Hermas Haikal

Haikal mendorong Hermas dengan brutal untuk memasuki rumah Keira yang saat ini tengah mereka datangi. Sudah sepuluh menit sejak mereka berdebat, dan pada akhirnya Hermas mengalah pada Haikal dan menurunkan egonya untuk mengetuk pintu masuk.

Keenan membuka pintu perlahan, terkejut dengan kehadiran Haikal dan Hermas di rumah mereka. “Kak Haikal, kak Hermas.” ucapnya pelan.

Haikal menggaruk tengkuknya tidak gatal, “Halo Keenan, Nada ada disini kan?” tanya Haikal dengan senyum canggung.

“Iya, di kamarnya. Ayo Keenan anterin.” Ujar Keenan perlahan, dan kemudian menyuruh Haikal Hermas masuk dan menuntunnya menuju kamar yang selama ini Nada tempati.

Haikal menggeleng tidak percaya, Nada masih sempat untuk mengulik jurnal nya dengan santai.

“Anan nyari lo kaya orang stress, lo nya sendiri santai banget ya baca jurnal disini.” Cibir Haikal dan berjalan mendekati kasur Nada.

“Salah Anan, Kal. Hubungan butuh yang namanya komunikasi, dan Anan ga ngasih itu buat Nada.”

Nada nyengir, seneng di belain Hermas.

“Belain aja terus, lo ga liat Anan kaya mayat idup bingung cariin Nada.” Ujar Haikal lagi ketus.

“Lo kalo kesini berniat buat mood gue jelek, mending pulang aja. Biar Hermas aja sama gue.” Ujar Nada tidak suka.

“Yaudah katanya mau cerita tadi, cerita apa?” tanya Haikal kemudian, setelah selesai mengutarakan kekesalan nya.
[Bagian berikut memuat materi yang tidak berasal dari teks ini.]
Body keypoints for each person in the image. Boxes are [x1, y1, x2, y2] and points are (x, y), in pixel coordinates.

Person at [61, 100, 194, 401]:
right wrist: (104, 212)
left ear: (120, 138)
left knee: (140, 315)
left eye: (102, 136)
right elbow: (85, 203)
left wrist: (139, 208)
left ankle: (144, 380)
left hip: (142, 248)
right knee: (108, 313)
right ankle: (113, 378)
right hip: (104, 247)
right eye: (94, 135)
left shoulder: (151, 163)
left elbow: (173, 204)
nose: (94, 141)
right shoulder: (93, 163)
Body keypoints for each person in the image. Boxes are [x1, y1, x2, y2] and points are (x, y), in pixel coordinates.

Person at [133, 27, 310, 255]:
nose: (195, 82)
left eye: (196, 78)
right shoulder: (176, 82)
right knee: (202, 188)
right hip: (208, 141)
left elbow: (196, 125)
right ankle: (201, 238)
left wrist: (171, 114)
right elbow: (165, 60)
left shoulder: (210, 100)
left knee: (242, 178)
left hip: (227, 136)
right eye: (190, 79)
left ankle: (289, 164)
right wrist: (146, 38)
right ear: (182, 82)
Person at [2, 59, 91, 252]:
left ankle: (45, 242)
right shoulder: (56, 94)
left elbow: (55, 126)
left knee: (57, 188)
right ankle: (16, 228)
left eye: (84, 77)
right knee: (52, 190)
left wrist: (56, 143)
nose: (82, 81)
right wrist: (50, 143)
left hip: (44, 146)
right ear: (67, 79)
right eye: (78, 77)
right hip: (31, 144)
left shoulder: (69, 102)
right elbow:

Nada menyerahkan ponsel nya pada Haikal, “ada yang provokasi hubungan gue sama Anan. Lo tau gue bukan orang yang gampang terpancing sama ginian, tapi entah kenapa gue emang berasa relate sama ketikan dia.” Jelas Nada panjang lebar.
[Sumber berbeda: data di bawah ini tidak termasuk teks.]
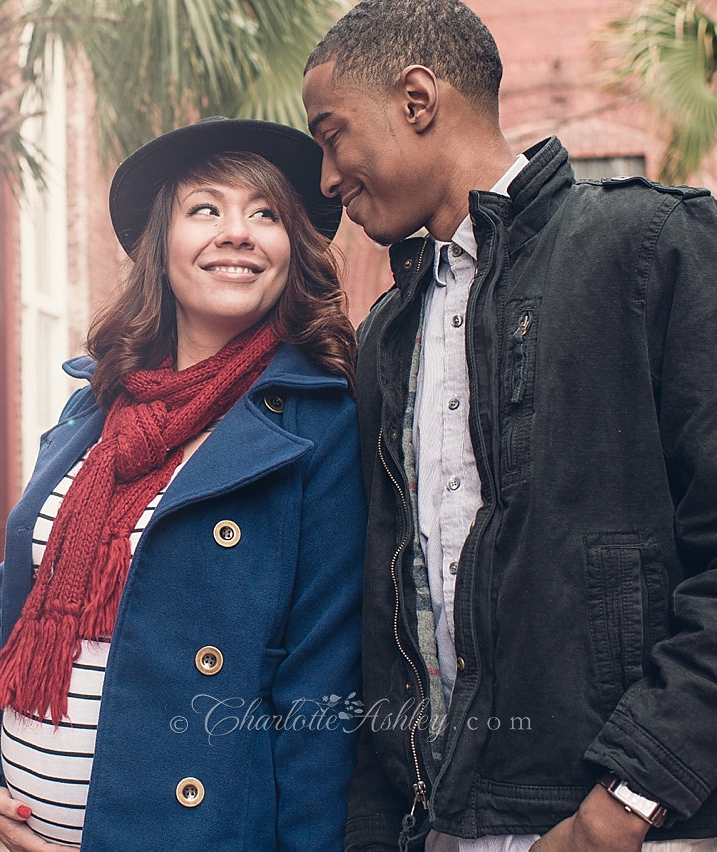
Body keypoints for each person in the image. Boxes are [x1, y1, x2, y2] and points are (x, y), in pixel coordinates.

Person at [299, 2, 717, 851]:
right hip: (442, 828)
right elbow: (387, 612)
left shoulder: (647, 244)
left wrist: (629, 797)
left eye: (331, 134)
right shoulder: (387, 332)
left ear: (417, 100)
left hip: (628, 823)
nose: (326, 177)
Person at [0, 117, 366, 851]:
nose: (236, 232)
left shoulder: (318, 424)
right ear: (159, 244)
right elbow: (8, 601)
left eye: (264, 214)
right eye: (205, 208)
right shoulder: (96, 403)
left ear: (291, 249)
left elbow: (320, 690)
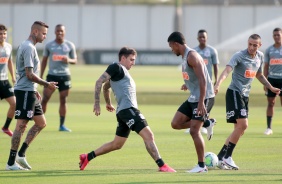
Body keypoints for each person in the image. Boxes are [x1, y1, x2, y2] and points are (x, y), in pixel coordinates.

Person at [79, 47, 176, 172]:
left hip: (123, 112)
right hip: (128, 110)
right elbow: (99, 82)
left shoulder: (121, 72)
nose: (133, 63)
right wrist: (97, 103)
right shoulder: (116, 67)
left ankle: (87, 157)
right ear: (123, 58)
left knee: (117, 144)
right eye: (131, 60)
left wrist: (108, 103)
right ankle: (162, 165)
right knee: (149, 135)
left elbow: (106, 87)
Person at [214, 34, 280, 170]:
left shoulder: (260, 57)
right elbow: (227, 70)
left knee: (239, 130)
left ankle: (221, 157)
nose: (251, 47)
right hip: (234, 93)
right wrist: (218, 84)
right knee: (243, 125)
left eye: (254, 45)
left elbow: (259, 75)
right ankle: (228, 158)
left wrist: (270, 87)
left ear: (259, 46)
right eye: (249, 44)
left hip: (244, 96)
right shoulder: (239, 55)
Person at [6, 21, 58, 170]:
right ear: (35, 32)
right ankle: (10, 163)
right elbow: (29, 74)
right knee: (21, 126)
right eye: (43, 33)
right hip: (24, 92)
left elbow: (27, 74)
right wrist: (46, 84)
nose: (44, 37)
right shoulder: (28, 47)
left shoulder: (30, 47)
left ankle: (21, 154)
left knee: (41, 123)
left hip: (30, 91)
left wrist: (35, 89)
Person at [167, 31, 216, 173]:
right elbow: (193, 77)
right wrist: (187, 84)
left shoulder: (192, 56)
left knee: (194, 130)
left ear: (176, 44)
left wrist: (201, 103)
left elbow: (203, 79)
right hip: (194, 96)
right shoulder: (184, 56)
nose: (171, 50)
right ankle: (206, 123)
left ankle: (201, 166)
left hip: (204, 97)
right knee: (175, 123)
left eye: (171, 46)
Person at [40, 24, 77, 132]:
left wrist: (68, 60)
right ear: (55, 32)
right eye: (57, 31)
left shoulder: (70, 45)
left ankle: (62, 125)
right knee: (45, 99)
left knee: (63, 100)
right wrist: (41, 77)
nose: (59, 33)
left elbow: (75, 60)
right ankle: (39, 123)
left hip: (65, 76)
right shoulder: (49, 45)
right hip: (52, 76)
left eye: (61, 31)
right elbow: (44, 61)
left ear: (64, 32)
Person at [185, 29, 219, 134]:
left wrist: (216, 82)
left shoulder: (212, 51)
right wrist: (187, 82)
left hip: (207, 82)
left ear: (207, 38)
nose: (202, 39)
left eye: (204, 37)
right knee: (194, 101)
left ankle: (203, 124)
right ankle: (203, 123)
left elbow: (215, 67)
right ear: (197, 38)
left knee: (206, 101)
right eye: (200, 37)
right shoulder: (193, 52)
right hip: (195, 82)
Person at [263, 27, 282, 135]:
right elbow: (266, 66)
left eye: (278, 35)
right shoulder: (269, 50)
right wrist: (265, 82)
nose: (276, 37)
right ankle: (269, 128)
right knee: (271, 103)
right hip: (272, 79)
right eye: (274, 35)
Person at [0, 24, 16, 137]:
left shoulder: (8, 47)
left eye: (4, 33)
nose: (2, 36)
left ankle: (5, 127)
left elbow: (10, 62)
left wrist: (13, 76)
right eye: (0, 34)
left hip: (5, 81)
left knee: (14, 104)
Haikal menerima ponsel Nada dengan penasaran, pesan provokasi seperti apa yang bisa membuat seorang Nada bisa lemah.

Hermas ikut penasaran dan berdiri di samping Haikal untuk turut melihat.

“Wah ini mah bener semua Nad, gimana lagi?” Ujar Haikal begitu melihat chat pertama dari anonim.

“Anjing, pergi lu!” Amuk Nada.

“Hahahahaha, maaf maaf. Lagian kalo kata gue dia terlalu ikut campur dan sotoy banget dah. Kaya yang paling tau sama hubungan lo sama Anan.” Kata Haikal setelah tawanya reda.

“Kenapa kalimat dia selalu intens ya? Dia bahkan tau lo lagi nungguin Anan pulang, atau Anan lagi kerja kelompok.” Ujar Hermas ikut menambahi. “Dia orang yang kita kenal.”

“Gue juga mikir gitu, tapi masalahnya disini siapa yang ga suka sama hubungan gue dan Anan, Her? Sampe dia segitunya mau rusak hubungan gue.” Ujar Nada tidak mengerti.

Haikal berfikir sejenak, “gue tau. Pasti ini ulah si brengsek Yohan.”

Satu pop up muncul dari ponsel Nada, membuat ketiganya menarik nafas diam dan saling berpandangan satu sama lain.